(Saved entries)
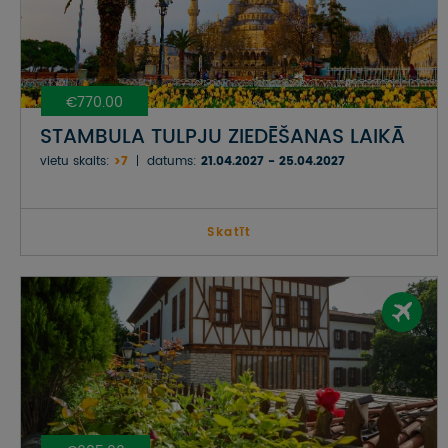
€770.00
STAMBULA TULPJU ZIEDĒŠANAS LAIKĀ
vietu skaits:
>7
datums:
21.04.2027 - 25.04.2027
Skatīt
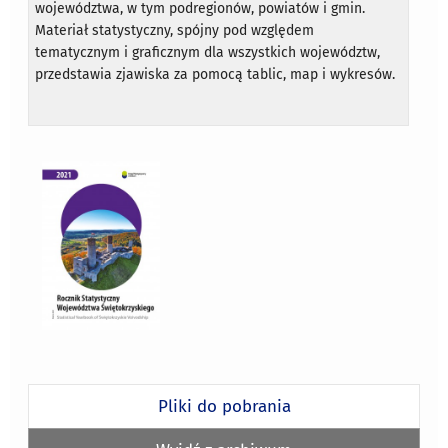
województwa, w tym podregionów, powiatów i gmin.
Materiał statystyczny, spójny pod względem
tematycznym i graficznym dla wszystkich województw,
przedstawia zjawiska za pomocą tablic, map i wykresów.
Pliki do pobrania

▶ **Exercise directions**
Reproduce every line above exactly as written, omitting the images.

▶ **Your solution**
€770.00
STAMBULA TULPJU ZIEDĒŠANAS LAIKĀ
vietu skaits:
>7
datums:
21.04.2027 - 25.04.2027
Skatīt
województwa, w tym podregionów, powiatów i gmin.
Materiał statystyczny, spójny pod względem
tematycznym i graficznym dla wszystkich województw,
przedstawia zjawiska za pomocą tablic, map i wykresów.
Pliki do pobrania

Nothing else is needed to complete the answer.